AIM OF THE EXERCISE: Nothing below is to be printed except the lines between the line holding "pinky tip: (84, 100)" and the line holding "ring dip: (94, 136)", inclusive, each exactly as it appears.

TASK DATA section start

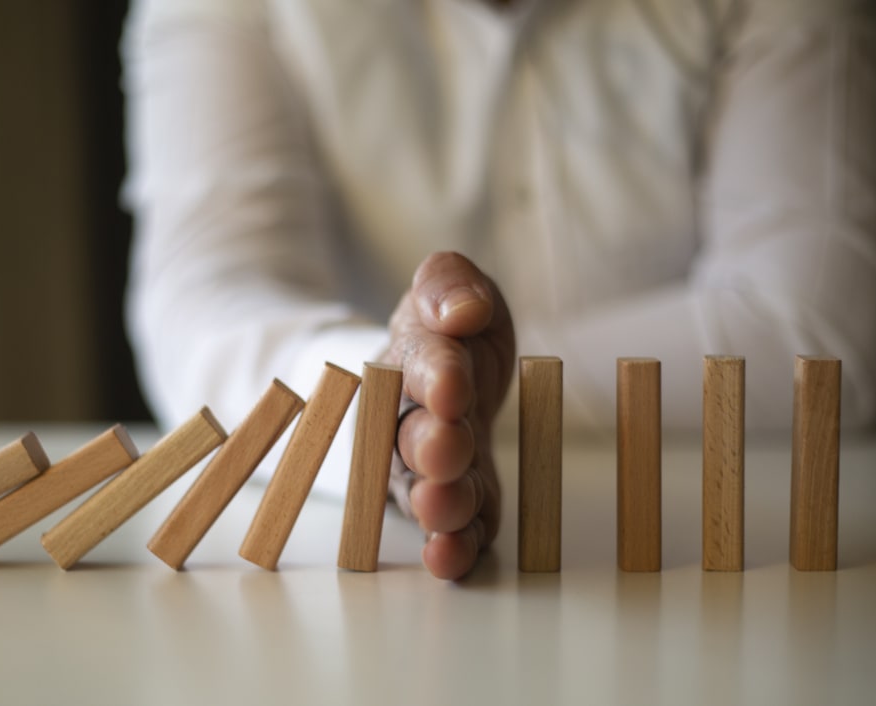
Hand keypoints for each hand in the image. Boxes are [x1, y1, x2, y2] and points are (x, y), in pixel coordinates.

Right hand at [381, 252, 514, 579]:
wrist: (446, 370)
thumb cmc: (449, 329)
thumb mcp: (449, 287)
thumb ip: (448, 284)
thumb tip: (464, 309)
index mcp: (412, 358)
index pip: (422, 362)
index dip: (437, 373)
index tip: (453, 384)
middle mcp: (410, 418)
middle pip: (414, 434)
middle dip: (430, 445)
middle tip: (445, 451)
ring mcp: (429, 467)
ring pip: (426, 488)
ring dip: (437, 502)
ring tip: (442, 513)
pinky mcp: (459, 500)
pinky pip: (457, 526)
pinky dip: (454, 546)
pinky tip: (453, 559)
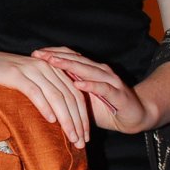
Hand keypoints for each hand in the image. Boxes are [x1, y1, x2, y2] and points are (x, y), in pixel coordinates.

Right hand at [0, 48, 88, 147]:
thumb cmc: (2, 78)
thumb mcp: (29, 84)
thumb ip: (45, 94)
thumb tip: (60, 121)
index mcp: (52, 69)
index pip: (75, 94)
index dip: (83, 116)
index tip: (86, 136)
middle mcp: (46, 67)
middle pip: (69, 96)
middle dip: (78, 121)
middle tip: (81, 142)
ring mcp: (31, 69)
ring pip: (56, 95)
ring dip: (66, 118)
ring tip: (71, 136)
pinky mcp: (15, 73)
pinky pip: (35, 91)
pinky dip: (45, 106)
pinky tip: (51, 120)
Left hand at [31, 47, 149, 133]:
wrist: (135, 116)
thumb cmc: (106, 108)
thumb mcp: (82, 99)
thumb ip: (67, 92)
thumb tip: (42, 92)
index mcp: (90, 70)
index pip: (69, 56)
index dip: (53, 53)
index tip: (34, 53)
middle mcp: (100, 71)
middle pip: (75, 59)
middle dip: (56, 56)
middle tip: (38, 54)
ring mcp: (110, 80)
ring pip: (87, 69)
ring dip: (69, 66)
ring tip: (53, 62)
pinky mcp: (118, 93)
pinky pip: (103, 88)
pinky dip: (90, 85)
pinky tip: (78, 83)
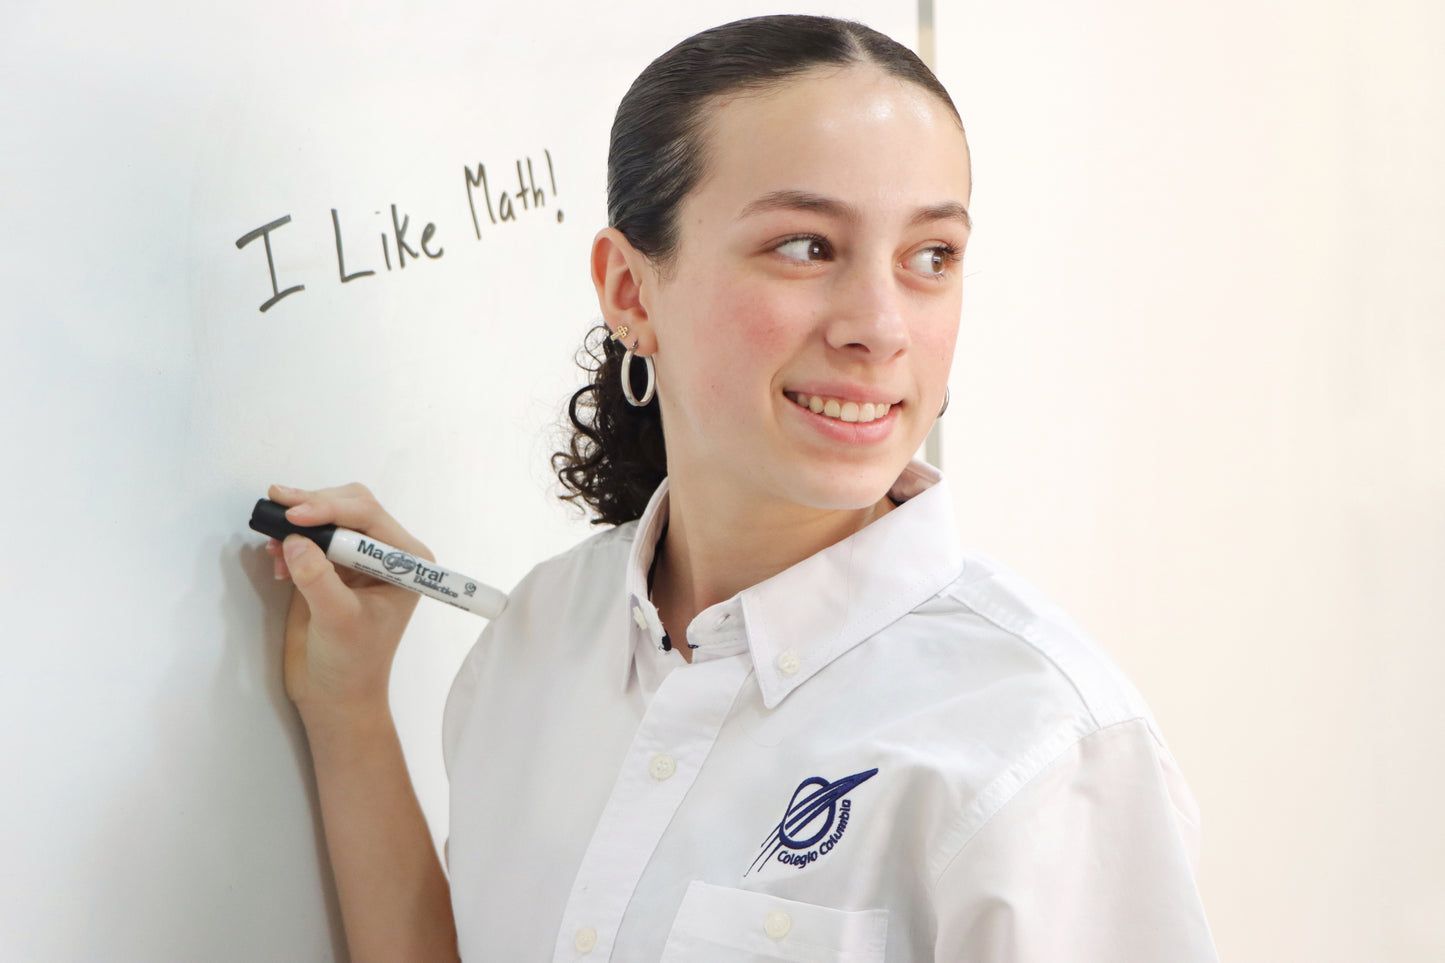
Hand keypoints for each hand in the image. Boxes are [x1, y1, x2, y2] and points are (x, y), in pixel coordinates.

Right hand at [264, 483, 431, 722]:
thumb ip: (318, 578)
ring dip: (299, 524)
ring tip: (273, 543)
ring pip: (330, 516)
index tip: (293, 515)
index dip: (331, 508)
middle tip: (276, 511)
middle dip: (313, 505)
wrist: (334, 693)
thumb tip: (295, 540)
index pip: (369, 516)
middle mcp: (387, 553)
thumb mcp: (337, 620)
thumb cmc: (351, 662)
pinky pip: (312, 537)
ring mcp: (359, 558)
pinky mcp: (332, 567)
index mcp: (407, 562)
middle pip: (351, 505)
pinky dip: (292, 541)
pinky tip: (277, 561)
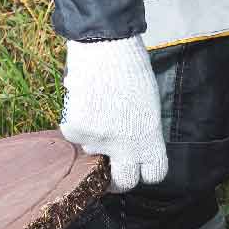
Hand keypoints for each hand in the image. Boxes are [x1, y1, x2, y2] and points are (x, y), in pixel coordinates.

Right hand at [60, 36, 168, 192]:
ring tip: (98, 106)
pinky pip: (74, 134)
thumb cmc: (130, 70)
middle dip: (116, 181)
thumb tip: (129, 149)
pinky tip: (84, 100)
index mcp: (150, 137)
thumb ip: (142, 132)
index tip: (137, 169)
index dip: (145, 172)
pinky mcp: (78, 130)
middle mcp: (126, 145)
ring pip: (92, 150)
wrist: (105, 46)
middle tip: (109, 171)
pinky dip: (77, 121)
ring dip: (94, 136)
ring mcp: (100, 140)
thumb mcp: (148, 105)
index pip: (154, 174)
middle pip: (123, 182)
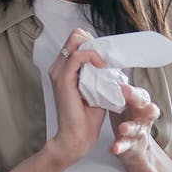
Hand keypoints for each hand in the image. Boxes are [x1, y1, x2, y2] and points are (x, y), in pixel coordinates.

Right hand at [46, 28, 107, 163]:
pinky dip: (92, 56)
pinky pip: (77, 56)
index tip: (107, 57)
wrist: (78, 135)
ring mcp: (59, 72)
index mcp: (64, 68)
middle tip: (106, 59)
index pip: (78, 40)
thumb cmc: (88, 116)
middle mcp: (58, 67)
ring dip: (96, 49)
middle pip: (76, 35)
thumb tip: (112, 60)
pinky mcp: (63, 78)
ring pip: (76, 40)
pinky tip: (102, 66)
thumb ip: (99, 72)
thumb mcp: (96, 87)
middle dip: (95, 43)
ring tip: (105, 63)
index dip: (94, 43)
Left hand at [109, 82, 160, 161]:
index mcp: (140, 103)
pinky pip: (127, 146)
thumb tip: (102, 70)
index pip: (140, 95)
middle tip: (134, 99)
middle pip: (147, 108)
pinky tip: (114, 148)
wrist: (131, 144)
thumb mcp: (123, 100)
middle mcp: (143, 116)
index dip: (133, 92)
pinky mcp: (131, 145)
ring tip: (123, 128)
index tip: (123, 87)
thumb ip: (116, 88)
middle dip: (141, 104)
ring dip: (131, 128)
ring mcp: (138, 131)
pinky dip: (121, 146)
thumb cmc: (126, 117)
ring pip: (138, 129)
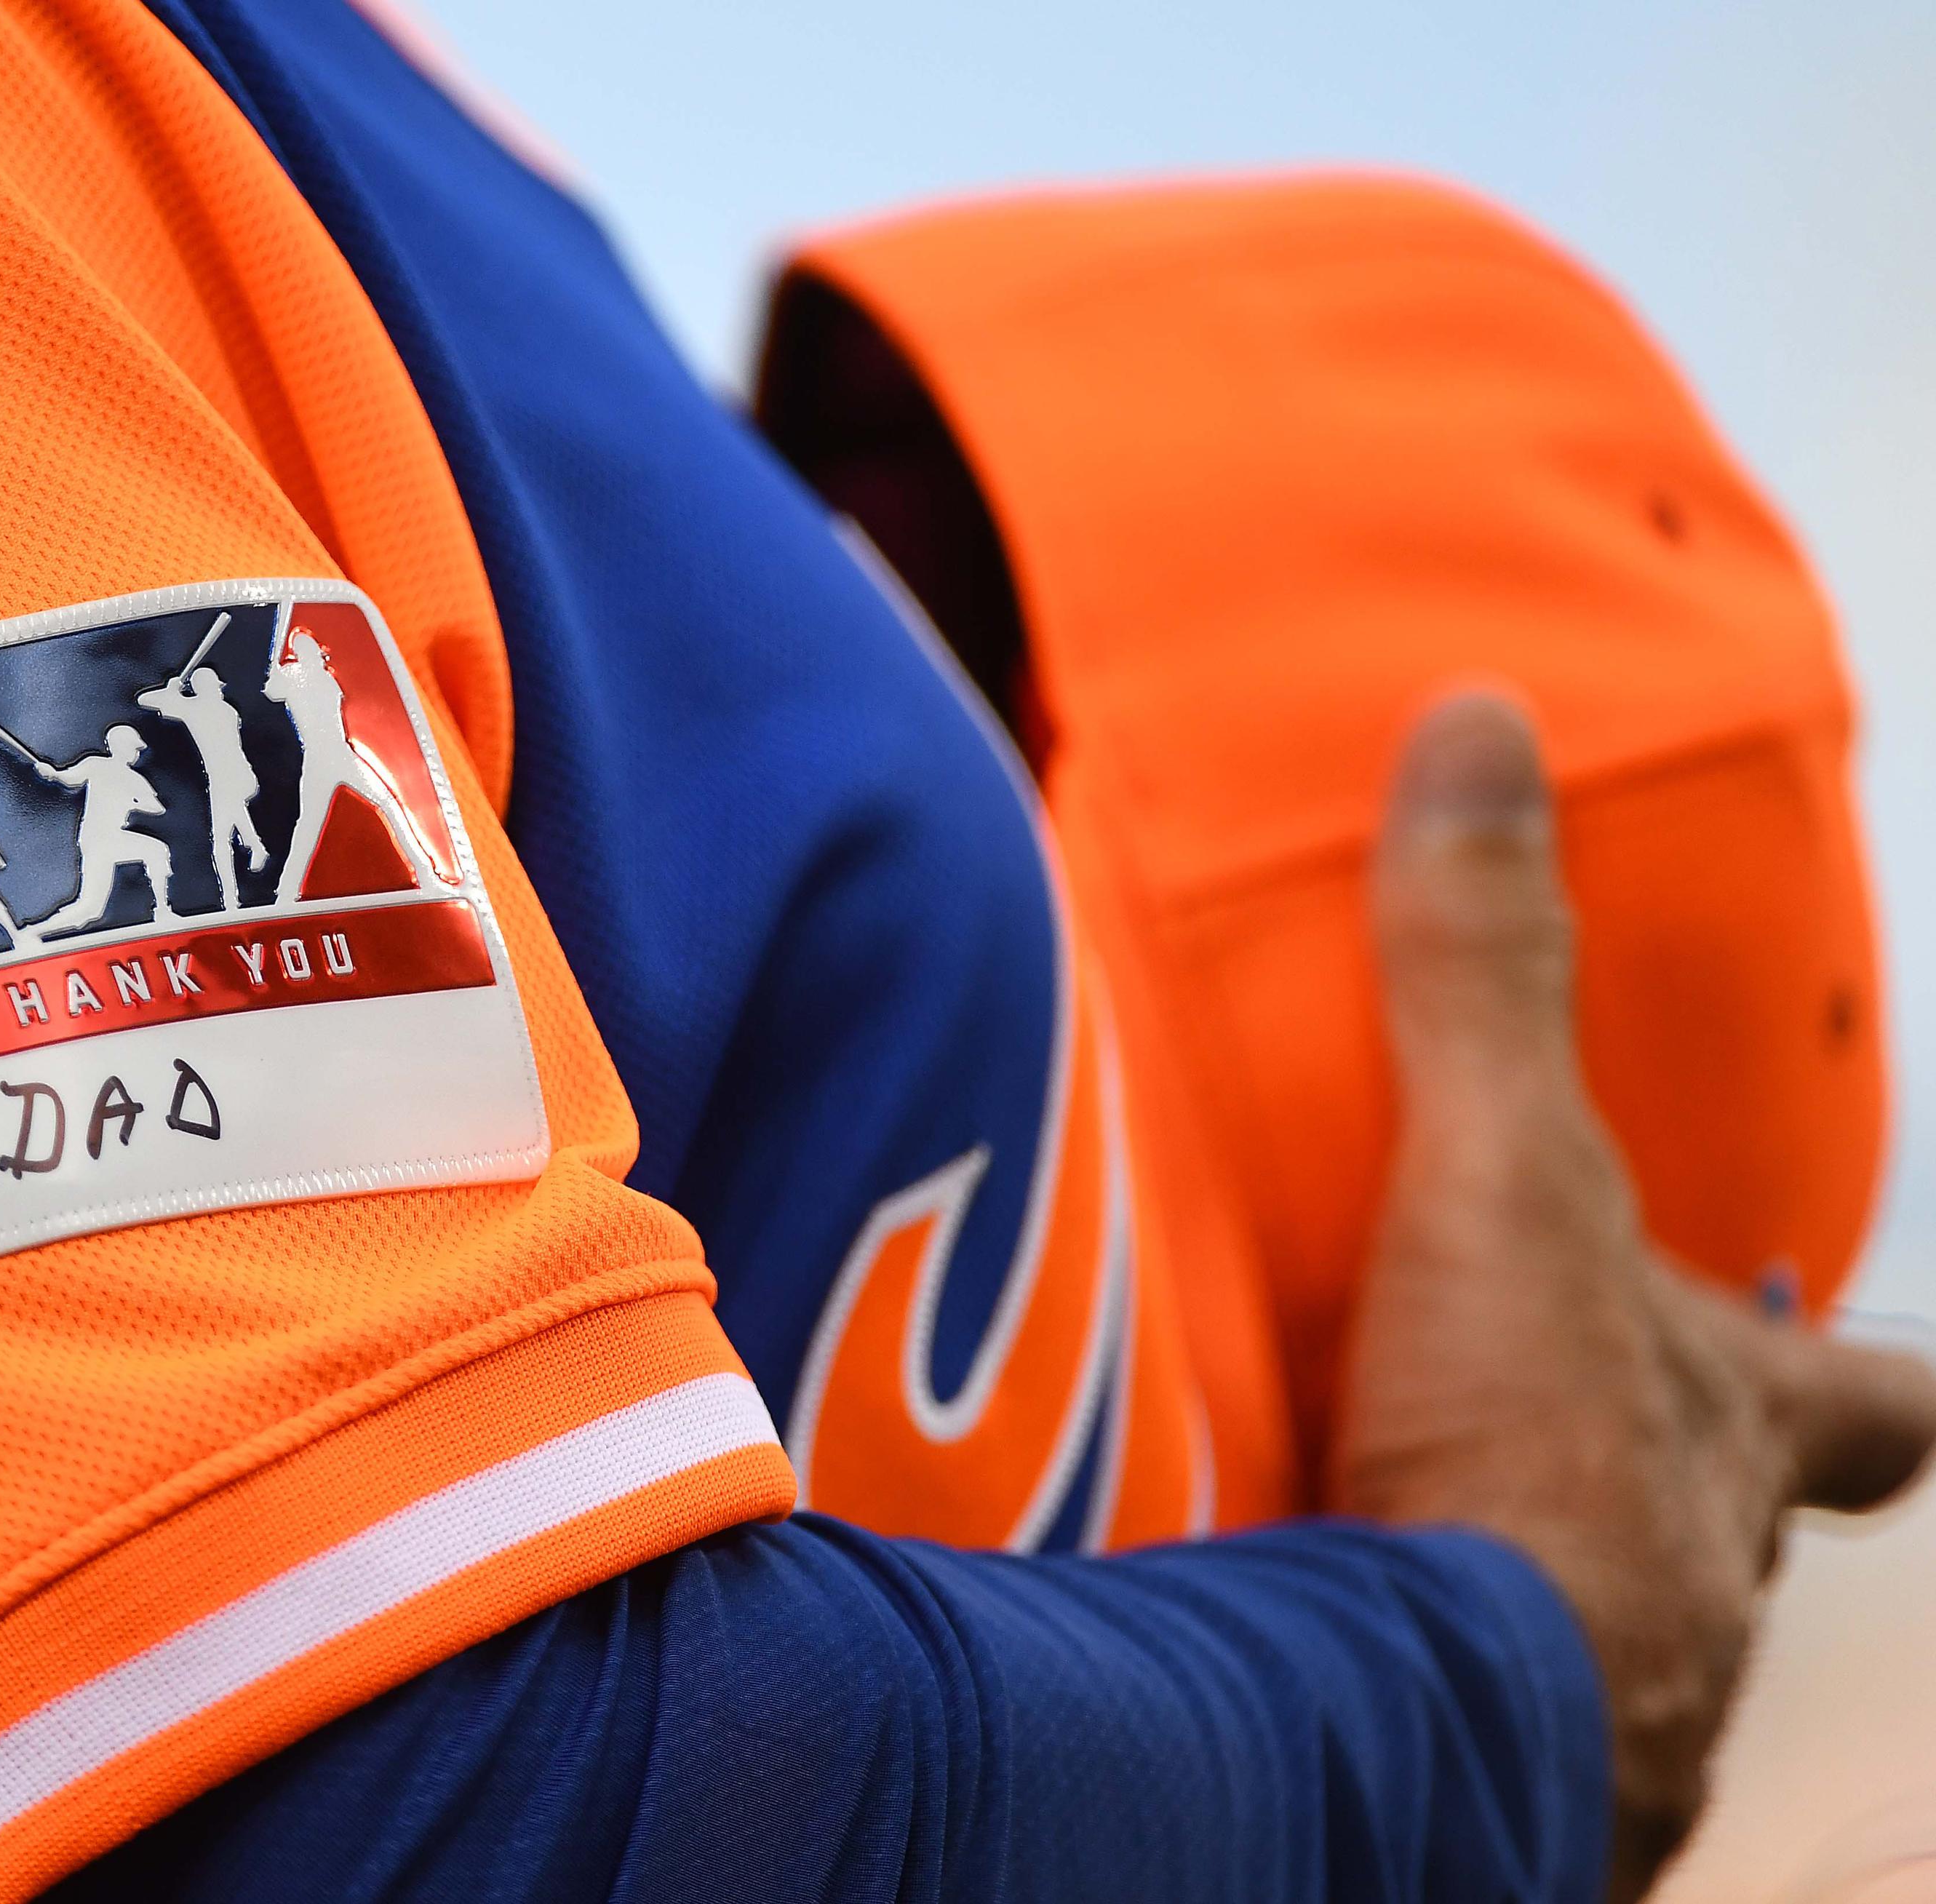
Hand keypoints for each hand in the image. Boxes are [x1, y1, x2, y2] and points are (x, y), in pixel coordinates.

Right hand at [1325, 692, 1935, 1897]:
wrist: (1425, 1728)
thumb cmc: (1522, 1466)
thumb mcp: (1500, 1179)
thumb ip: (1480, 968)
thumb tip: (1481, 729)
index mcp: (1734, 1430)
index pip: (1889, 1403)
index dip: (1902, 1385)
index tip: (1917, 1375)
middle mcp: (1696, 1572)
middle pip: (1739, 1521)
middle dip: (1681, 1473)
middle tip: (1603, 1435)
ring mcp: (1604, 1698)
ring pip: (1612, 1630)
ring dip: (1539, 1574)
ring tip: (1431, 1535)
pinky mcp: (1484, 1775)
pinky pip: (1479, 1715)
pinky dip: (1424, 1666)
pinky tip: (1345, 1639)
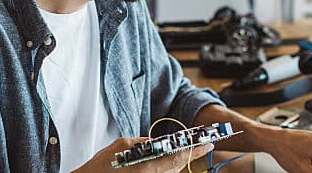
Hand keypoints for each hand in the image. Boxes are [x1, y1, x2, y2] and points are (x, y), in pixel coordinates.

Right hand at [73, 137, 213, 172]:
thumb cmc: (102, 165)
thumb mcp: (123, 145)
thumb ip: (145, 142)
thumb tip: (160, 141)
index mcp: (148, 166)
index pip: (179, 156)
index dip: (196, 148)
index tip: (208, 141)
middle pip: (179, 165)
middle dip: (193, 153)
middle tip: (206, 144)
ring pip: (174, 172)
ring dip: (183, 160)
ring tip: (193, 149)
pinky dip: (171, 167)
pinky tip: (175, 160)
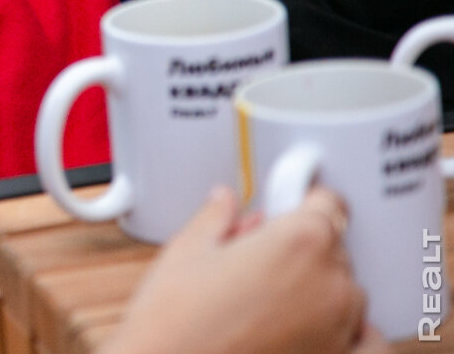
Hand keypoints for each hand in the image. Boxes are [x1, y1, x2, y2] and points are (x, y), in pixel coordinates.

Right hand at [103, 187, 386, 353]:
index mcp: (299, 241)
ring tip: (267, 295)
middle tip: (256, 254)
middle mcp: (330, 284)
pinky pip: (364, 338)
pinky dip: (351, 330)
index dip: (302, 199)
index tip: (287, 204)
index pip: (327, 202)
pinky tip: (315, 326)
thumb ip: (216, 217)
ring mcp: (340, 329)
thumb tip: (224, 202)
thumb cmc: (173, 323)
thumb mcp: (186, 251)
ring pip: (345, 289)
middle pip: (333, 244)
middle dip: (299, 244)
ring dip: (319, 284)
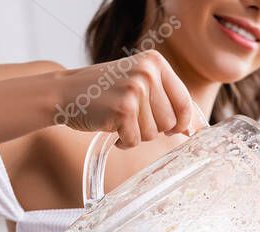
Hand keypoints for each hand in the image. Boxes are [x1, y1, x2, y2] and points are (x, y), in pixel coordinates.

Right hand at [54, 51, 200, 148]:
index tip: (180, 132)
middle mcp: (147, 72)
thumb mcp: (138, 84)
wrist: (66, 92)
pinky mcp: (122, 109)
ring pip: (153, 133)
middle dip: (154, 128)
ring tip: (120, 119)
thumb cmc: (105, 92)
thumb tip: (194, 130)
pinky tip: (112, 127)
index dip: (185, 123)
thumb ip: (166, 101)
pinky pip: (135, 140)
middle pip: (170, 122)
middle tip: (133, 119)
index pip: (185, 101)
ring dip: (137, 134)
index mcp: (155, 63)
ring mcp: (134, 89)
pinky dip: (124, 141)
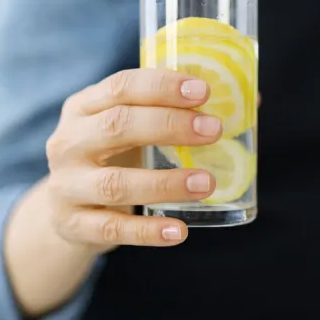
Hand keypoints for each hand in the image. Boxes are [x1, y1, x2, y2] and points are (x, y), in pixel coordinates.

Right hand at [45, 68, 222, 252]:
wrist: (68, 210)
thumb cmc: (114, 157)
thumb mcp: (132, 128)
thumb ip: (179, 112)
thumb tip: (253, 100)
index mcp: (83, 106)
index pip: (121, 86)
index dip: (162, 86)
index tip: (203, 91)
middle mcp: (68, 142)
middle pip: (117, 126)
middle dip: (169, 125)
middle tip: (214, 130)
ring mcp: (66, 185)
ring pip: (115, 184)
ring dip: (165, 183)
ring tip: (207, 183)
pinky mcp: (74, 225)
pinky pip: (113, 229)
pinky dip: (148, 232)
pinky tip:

TASK DATA section end

TASK ANSWER:
pinky tip: (84, 100)
index mcp: (150, 137)
thumb ip: (142, 132)
index tip: (137, 169)
index dip: (145, 172)
pinky mcp: (78, 130)
middle mcp: (126, 145)
ring pip: (92, 150)
wrist: (105, 46)
middle tip: (109, 171)
pinky dip: (77, 121)
ring dip: (94, 136)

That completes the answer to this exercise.